Instruction:
Quote the entries below word for word, from the line with "Piazza Affari" up to and including the line with "Имом Мотуридий халқаро илмий-тадқиқот". Leave the pictures out of your answer.

• • • •

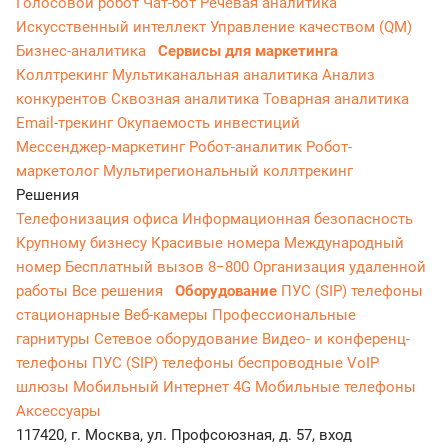
Голосовой робот
Чат-бот
Речевая аналитика
Искусственный интеллект
Управление качеством (QM)
Бизнес-аналитика
Сервисы для маркетинга
Коллтрекинг
Мультиканальная аналитика
Анализ
конкурентов
Сквозная аналитика
Товарная аналитика
Email-трекинг
Окупаемость инвестиций
Мессенджер‑маркетинг
Робот-аналитик
Робот-
маркетолог
Мультирегиональный коллтрекинг
Решения
Телефонизация офиса
Информационная безопасность
Крупному бизнесу
Красивые номера
Международный
номер
Бесплатный вызов 8−800
Организация удаленной
работы
Все решения
Оборудование
ПУС (SIP) телефоны
стационарные
Веб-камеры
Профессиональные
гарнитуры
Сетевое оборудование
Видео- и конференц-
телефоны
ПУС (SIP) телефоны беспроводные
VoIP
шлюзы
Мобильный Интернет 4G
Мобильные телефоны
Аксессуары
117420, г. Москва, ул. Профсоюзная, д. 57, вход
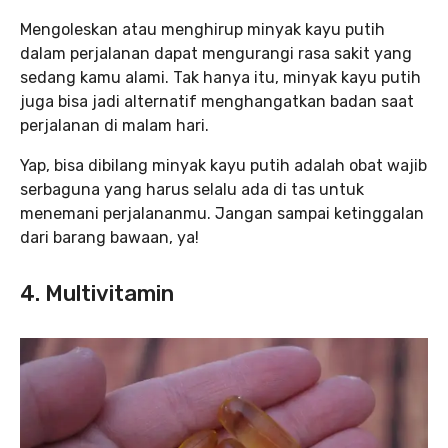
Mengoleskan atau menghirup minyak kayu putih
dalam perjalanan dapat mengurangi rasa sakit yang
sedang kamu alami. Tak hanya itu, minyak kayu putih
juga bisa jadi alternatif menghangatkan badan saat
perjalanan di malam hari.
Yap, bisa dibilang minyak kayu putih adalah obat wajib
serbaguna yang harus selalu ada di tas untuk
menemani perjalananmu. Jangan sampai ketinggalan
dari barang bawaan, ya!
4. Multivitamin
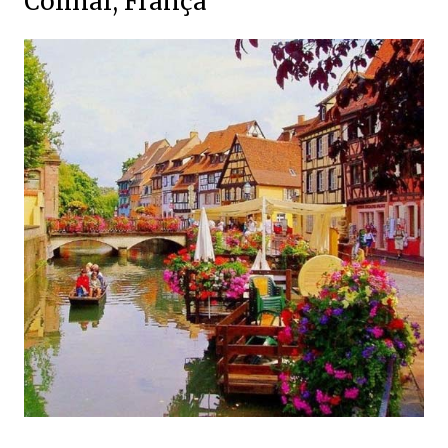
Colmar, França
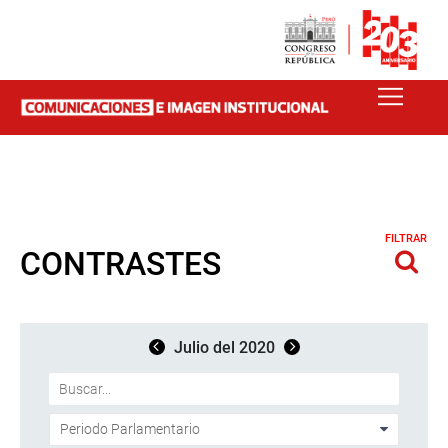
FILTRAR
CONTRASTES
Julio del 2020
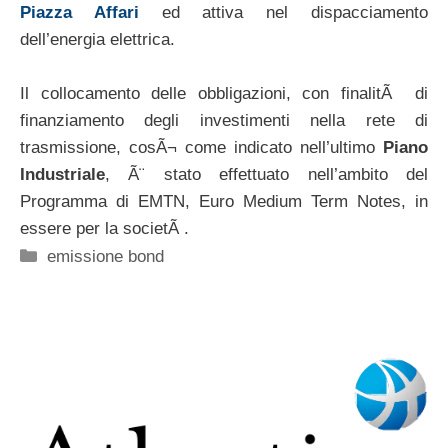
Piazza Affari
ed attiva nel dispacciamento
dell’energia elettrica.
Il collocamento delle obbligazioni, con finalitÃ di
finanziamento degli investimenti nella rete di
trasmissione, cosÃ¬ come indicato nell’ultimo
Piano
Industriale
, Ã¨ stato effettuato nell’ambito del
Programma di EMTN, Euro Medium Term Notes, in
essere per la societÃ .
Categorie
emissione bond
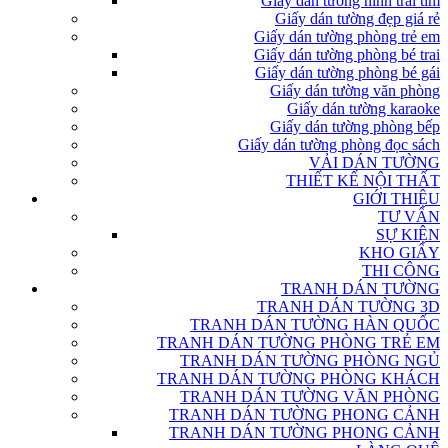
Giấy dán tường hình trái tim
Giấy dán tường đẹp giá rẻ
Giấy dán tường phòng trẻ em
Giấy dán tường phòng bé trai
Giấy dán tường phòng bé gái
Giấy dán tường văn phòng
Giấy dán tường karaoke
Giấy dán tường phòng bếp
Giấy dán tường phòng đọc sách
VẢI DÁN TƯỜNG
THIẾT KẾ NỘI THẤT
GIỚI THIỆU
TƯ VẤN
SỰ KIỆN
KHO GIẤY
THI CÔNG
TRANH DÁN TƯỜNG
TRANH DÁN TƯỜNG 3D
TRANH DÁN TƯỜNG HÀN QUỐC
TRANH DÁN TƯỜNG PHÒNG TRẺ EM
TRANH DÁN TƯỜNG PHÒNG NGỦ
TRANH DÁN TƯỜNG PHÒNG KHÁCH
TRANH DÁN TƯỜNG VĂN PHÒNG
TRANH DÁN TƯỜNG PHONG CẢNH
TRANH DÁN TƯỜNG PHONG CẢNH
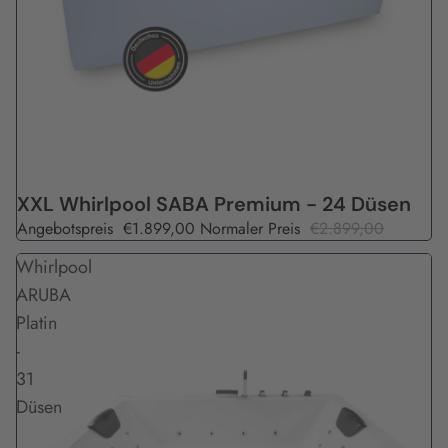
Angebot
XXL Whirlpool SABA Premium - 24 Düsen
Angebotspreis
€1.899,00
Normaler Preis
€2.899,00
Whirlpool
ARUBA
Platin
-
31
Düsen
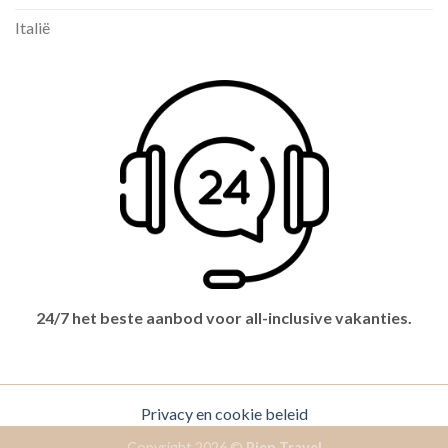
Italië
24/7 het beste aanbod voor all-inclusive vakanties.
Privacy en cookie beleid
Copyright 2026 ©
Pien Travel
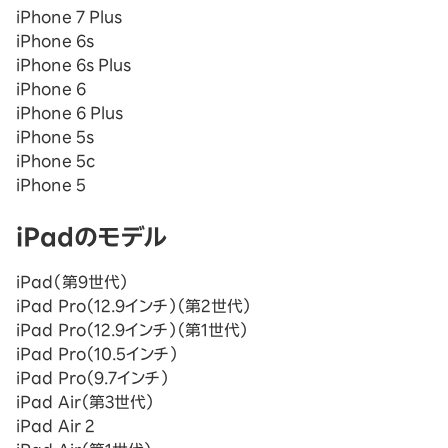
iPhone 7 Plus
iPhone 6s
iPhone 6s Plus
iPhone 6
iPhone 6 Plus
iPhone 5s
iPhone 5c
iPhone 5
iPadのモデル
iPad（第9世代）
iPad Pro（12.9インチ）（第2世代）
iPad Pro（12.9インチ）（第1世代）
iPad Pro（10.5インチ）
iPad Pro（9.7インチ）
iPad Air（第3世代）
iPad Air 2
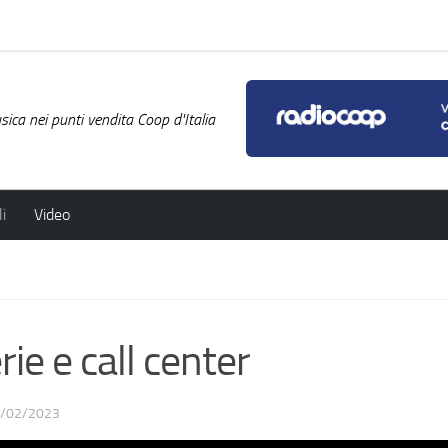
ica nei punti vendita Coop d'Italia
i
Video
e e call center
/02/2023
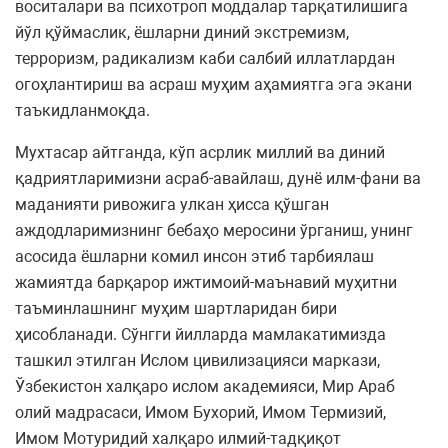
воситалари ва психотроп моддалар тарқатилишига
йўл қўймаслик, ёшларни диний экстремизм,
терроризм, радикализм каби салбий иллатлардан
огоҳлантириш ва асраш муҳим аҳамиятга эга экани
таъкидланмоқда.
Мухтасар айтганда, кўп асрлик миллий ва диний
қадриятларимизни асраб-авайлаш, дунё илм-фани ва
маданияти ривожига улкан ҳисса қўшган
аждодларимизнинг бебаҳо меросини ўрганиш, унинг
асосида ёшларни комил инсон этиб тарбиялаш
жамиятда барқарор ижтимоий-маънавий муҳитни
таъминлашнинг муҳим шартларидан бири
ҳисобланади. Сўнгги йилларда мамлакатимизда
ташкил этилган Ислом цивилизацияси маркази,
Ўзбекистон халқаро ислом академияси, Мир Араб
олий мадрасаси, Имом Бухорий, Имом Термизий,
Имом Мотуридий халқаро илмий-тадқиқот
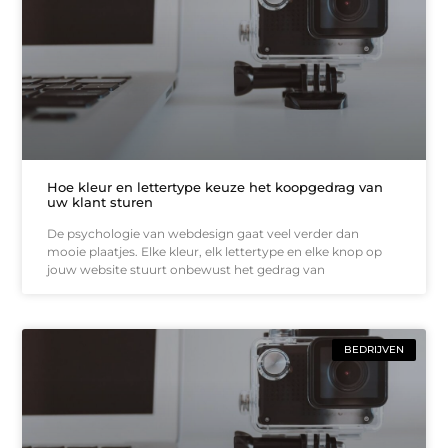
Hoe kleur en lettertype keuze het koopgedrag van
uw klant sturen
De psychologie van webdesign gaat veel verder dan
mooie plaatjes. Elke kleur, elk lettertype en elke knop op
jouw website stuurt onbewust het gedrag van
BEDRIJVEN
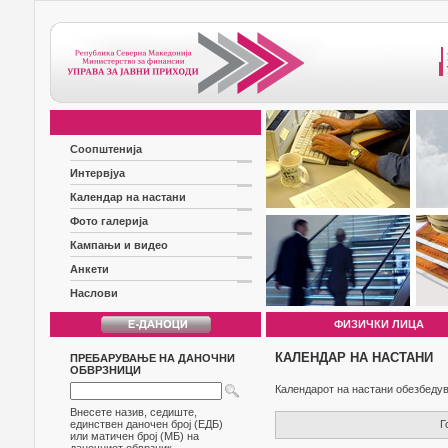
Соопштенија
Интервјуа
Календар на настани
Фото галерија
Кампањи и видео
Анкети
Наслови
ФИЗИЧКИ ЛИЦА
КАЛЕНДАР НА НАСТАНИ
ПРЕБАРУВАЊЕ НА ДАНОЧНИ
ОБВРЗНИЦИ
Календарот на настани обезбедув
Внесете назив, седиште,
Г
единствен даночен број (ЕДБ)
или матичен број (МБ) на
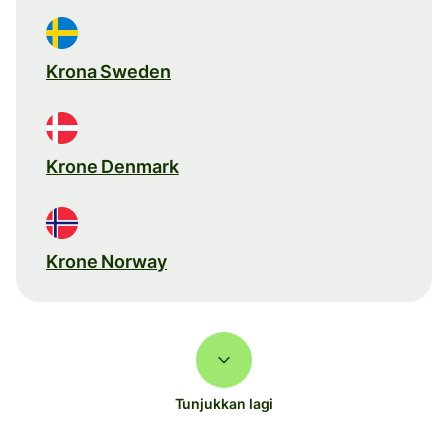
Krona Sweden
Krone Denmark
Krone Norway
Tunjukkan lagi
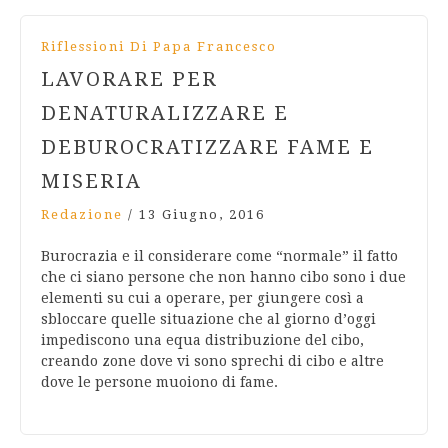
Riflessioni Di Papa Francesco
LAVORARE PER
DENATURALIZZARE E
DEBUROCRATIZZARE FAME E
MISERIA
Redazione
/
13 Giugno, 2016
Burocrazia e il considerare come “normale” il fatto
che ci siano persone che non hanno cibo sono i due
elementi su cui a operare, per giungere così a
sbloccare quelle situazione che al giorno d’oggi
impediscono una equa distribuzione del cibo,
creando zone dove vi sono sprechi di cibo e altre
dove le persone muoiono di fame.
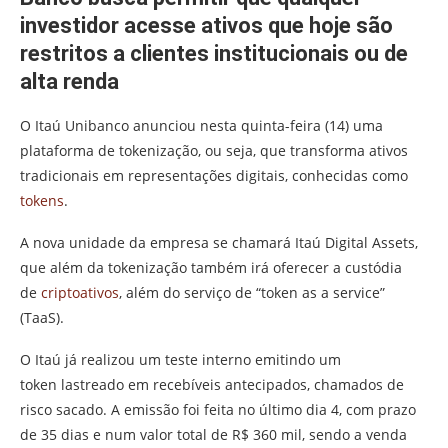
investidor acesse ativos que hoje são
restritos a clientes institucionais ou de
alta renda
O Itaú Unibanco anunciou nesta quinta-feira (14) uma
plataforma de tokenização, ou seja, que transforma ativos
tradicionais em representações digitais, conhecidas como
tokens
.
A nova unidade da empresa se chamará Itaú Digital Assets,
que além da tokenização também irá oferecer a custódia
de
criptoativos
, além do serviço de “token as a service”
(TaaS).
O Itaú já realizou um teste interno emitindo um
token lastreado em recebíveis antecipados, chamados de
risco sacado. A emissão foi feita no último dia 4, com prazo
de 35 dias e num valor total de R$ 360 mil, sendo a venda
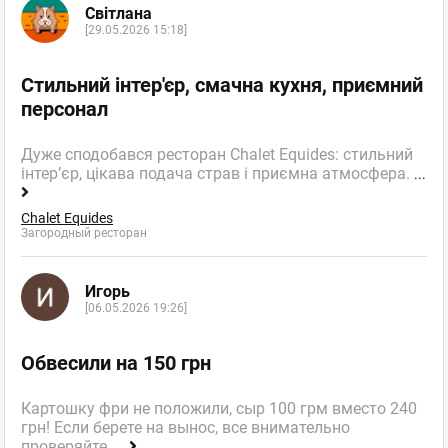
Світлана
[29.05.2026 15:18]
Стильний інтер'єр, смачна кухня, приємний
персонал
Дуже сподобався ресторан Chalet Equides: стильний
інтер’єр, цікава подача страв і приємна атмосфера.
...
Chalet Equides
Загородный ресторан
Игорь
[06.05.2026 19:26]
Обвесили на 150 грн
Картошку фри не положили, сыр 100 грм вместо 240
грн! Если берете на вынос, все внимательно
проверяйте,
...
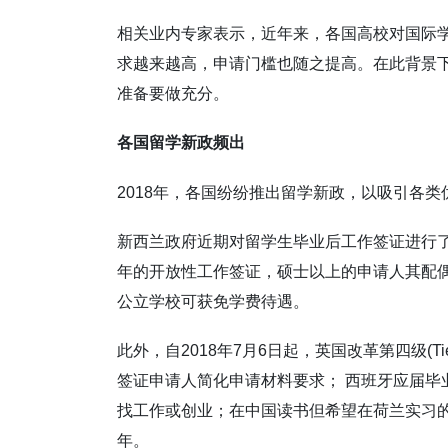
相关业内专家表示，近年来，各国高校对国际
求越来越高，申请门槛也随之提高。在此背景
准备要做充分。
各国留学新政频出
2018年，各国纷纷推出留学新政，以吸引各类
新西兰政府近期对留学生毕业后工作签证进行
年的开放性工作签证，硕士以上的申请人其配
公立学校可获免学费待遇。
此外，自2018年7月6日起，英国改革第四级(T
签证申请人简化申请材料要求； 西班牙应届毕
找工作或创业；在中国读书但希望在荷兰实习
年。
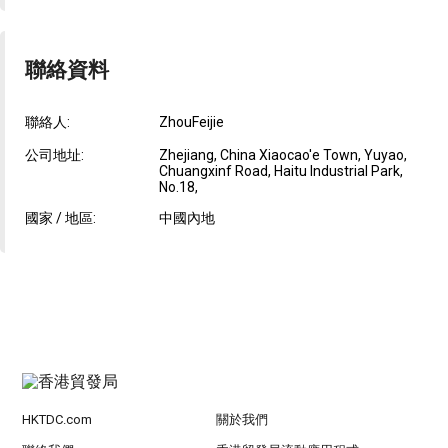
聯絡資料
聯絡人:
ZhouFeijie
公司地址:
Zhejiang, China Xiaocao'e Town, Yuyao,
Chuangxinf Road, Haitu Industrial Park,
No.18,
國家 / 地區:
中國內地
HKTDC.com
關於我們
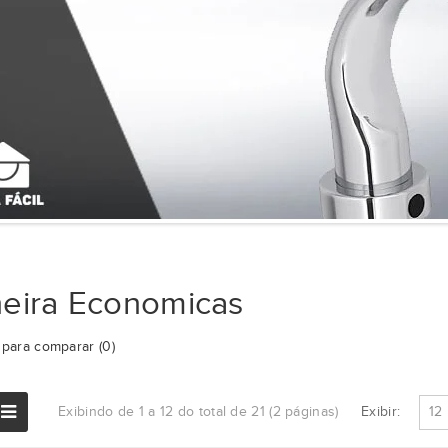
neira Economicas
para comparar (0)
Exibir:
Exibindo de 1 a 12 do total de 21 (2 páginas)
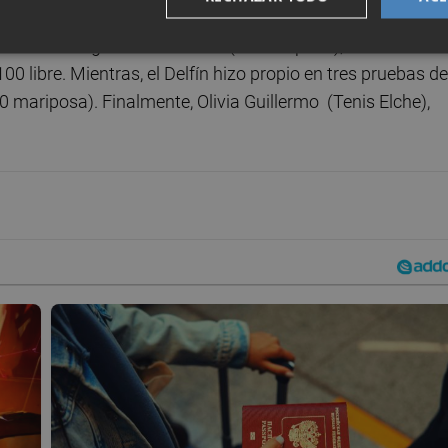
4 pruebas a cargo de Rosa Peris (50 mariposa), Valeria
00 libre. Mientras, el Delfín hizo propio en tres pruebas de
mariposa). Finalmente, Olivia Guillermo (Tenis Elche),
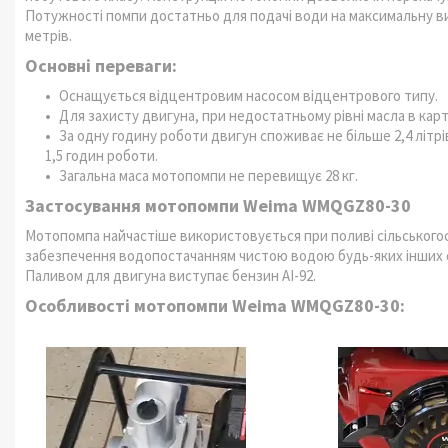
Потужності помпи достатньо для подачі води на максимальну вис
метрів.
Основні переваги:
Оснащується відцентровим насосом відцентрового типу.
Для захисту двигуна, при недостатньому рівні масла в кар
За одну годину роботи двигун споживає не більше 2,4 літр
1,5 годин роботи.
Загальна маса мотопомпи не перевищує 28 кг.
Застосування мотопомпи Weima WMQGZ80-30
Мотопомпа найчастіше використовується при поливі сільського
забезпечення водопостачанням чистою водою будь-яких інших об'є
Паливом для двигуна виступає бензин АІ-92.
Особливості мотопомпи Weima WMQGZ80-30:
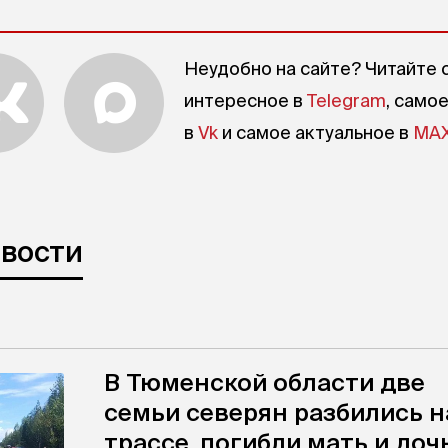
Неудобно на сайте? Читайте 
интересное в
Telegram
, само
в
Vk
и самое актуальное в
MA
овости
В Тюменской области две
семьи северян разбились н
трассе, погибли мать и доч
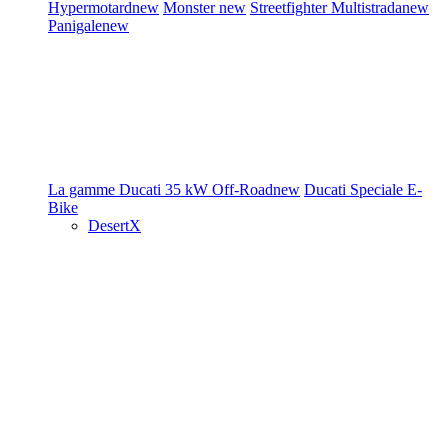
Hypermotard
new
Monster
new
Streetfighter
Multistrada
new
Panigale
new
La gamme Ducati
35 kW
Off-Road
new
Ducati Speciale
E-
Bike
DesertX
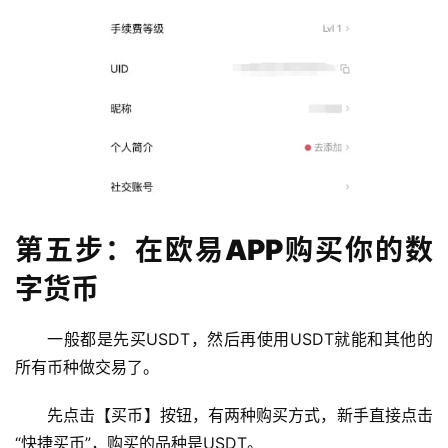
第五步：在欧易APP购买你的数
字货币
一般都是先买USDT，然后再使用USDT就能和其他的
所有币种做交易了。
先点击【买币】按钮，有两种购买方式，新手直接点击
“快捷买币”，购买的品种是USDT。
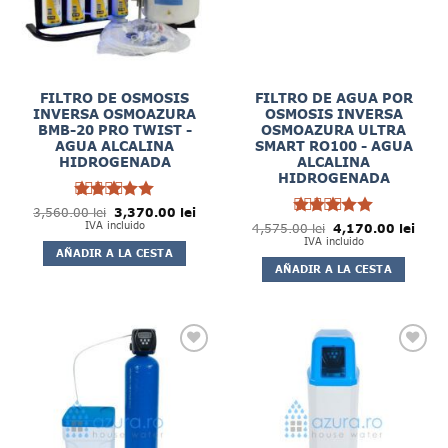
FILTRO DE OSMOSIS
FILTRO DE AGUA POR
INVERSA OSMOAZURA
OSMOSIS INVERSA
BMB-20 PRO TWIST -
OSMOAZURA ULTRA
AGUA ALCALINA
SMART RO100 - AGUA
HIDROGENADA
ALCALINA
HIDROGENADA
5
El
El
3,560.00
Rated
lei
3,370.00
de
lei
precio
precio
5
IVA incluido
El
El
4,575.00
Rated
lei
4,170.00
de
lei
5
original
actual
precio
preci
IVA incluido
5
era:
es:
original
actua
AÑADIR A LA CESTA
3,560.00 lei.
3,370.00 lei.
era:
es:
AÑADIR A LA CESTA
4,575.00 lei.
4,170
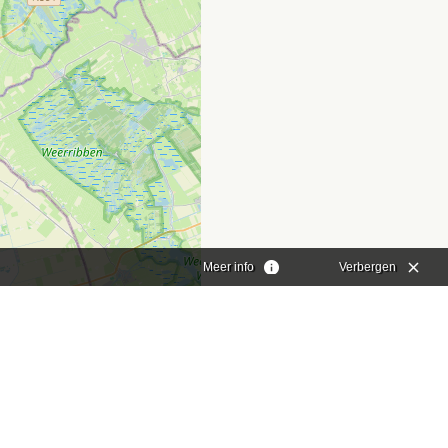
Meer info
Verbergen
aflet
|
©
OpenStreetMap
contributors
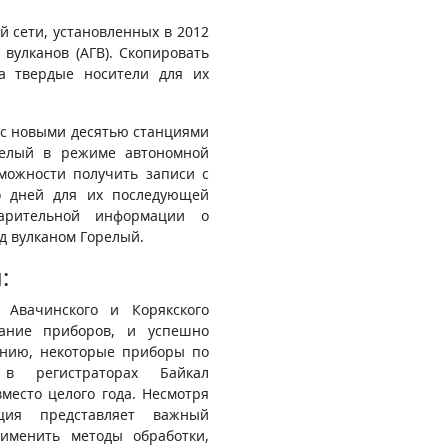
 сети, установленных в 2012
вулканов (АГВ). Cкопировать
а твердые носители для их
 с новыми десятью станциями
релый в режиме автономной
зможности получить записи с
ко дней для их последующей
арительной информации о
од вулканом Горелый.
:
 Авачинского и Корякского
вание приборов, и успешно
ению, некоторые приборы по
в регистраторах Байкал
место целого года. Несмотря
ция представляет важный
именить методы обработки,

• • • •

Solution to this exercise:
Piazza Affari
ed attiva nel dispacciamento
dell’energia elettrica.
Il collocamento delle obbligazioni, con finalitÃ di
finanziamento degli investimenti nella rete di
trasmissione, cosÃ¬ come indicato nell’ultimo
Piano
Industriale
, Ã¨ stato effettuato nell’ambito del
Programma di EMTN, Euro Medium Term Notes, in
essere per la societÃ .
Categorie
emissione bond
Giấy dán tường hình trái tim
Giấy dán tường đẹp giá rẻ
Giấy dán tường phòng trẻ em
Giấy dán tường phòng bé trai
Giấy dán tường phòng bé gái
Giấy dán tường văn phòng
Giấy dán tường karaoke
Giấy dán tường phòng bếp
Giấy dán tường phòng đọc sách
VẢI DÁN TƯỜNG
THIẾT KẾ NỘI THẤT
GIỚI THIỆU
TƯ VẤN
SỰ KIỆN
KHO GIẤY
THI CÔNG
TRANH DÁN TƯỜNG
TRANH DÁN TƯỜNG 3D
TRANH DÁN TƯỜNG HÀN QUỐC
TRANH DÁN TƯỜNG PHÒNG TRẺ EM
TRANH DÁN TƯỜNG PHÒNG NGỦ
TRANH DÁN TƯỜNG PHÒNG KHÁCH
TRANH DÁN TƯỜNG VĂN PHÒNG
TRANH DÁN TƯỜNG PHONG CẢNH
TRANH DÁN TƯỜNG PHONG CẢNH
Angebot
XXL Whirlpool SABA Premium - 24 Düsen
Angebotspreis
€1.899,00
Normaler Preis
€2.899,00
Whirlpool
ARUBA
Platin
-
31
Düsen
Italië
24/7 het beste aanbod voor all-inclusive vakanties.
Privacy en cookie beleid
Copyright 2026 ©
Pien Travel
iPhone 7 Plus
iPhone 6s
iPhone 6s Plus
iPhone 6
iPhone 6 Plus
iPhone 5s
iPhone 5c
iPhone 5
iPadのモデル
iPad（第9世代）
iPad Pro（12.9インチ）（第2世代）
iPad Pro（12.9インチ）（第1世代）
iPad Pro（10.5インチ）
iPad Pro（9.7インチ）
iPad Air（第3世代）
iPad Air 2
ica nei punti vendita Coop d'Italia
i
Video
e e call center
/02/2023
воситалари ва психотроп моддалар тарқатилишига
йўл қўймаслик, ёшларни диний экстремизм,
терроризм, радикализм каби салбий иллатлардан
огоҳлантириш ва асраш муҳим аҳамиятга эга экани
таъкидланмоқда.
Мухтасар айтганда, кўп асрлик миллий ва диний
қадриятларимизни асраб-авайлаш, дунё илм-фани ва
маданияти ривожига улкан ҳисса қўшган
аждодларимизнинг бебаҳо меросини ўрганиш, унинг
асосида ёшларни комил инсон этиб тарбиялаш
жамиятда барқарор ижтимоий-маънавий муҳитни
таъминлашнинг муҳим шартларидан бири
ҳисобланади. Сўнгги йилларда мамлакатимизда
ташкил этилган Ислом цивилизацияси маркази,
Ўзбекистон халқаро ислом академияси, Мир Араб
олий мадрасаси, Имом Бухорий, Имом Термизий,
Имом Мотуридий халқаро илмий-тадқиқот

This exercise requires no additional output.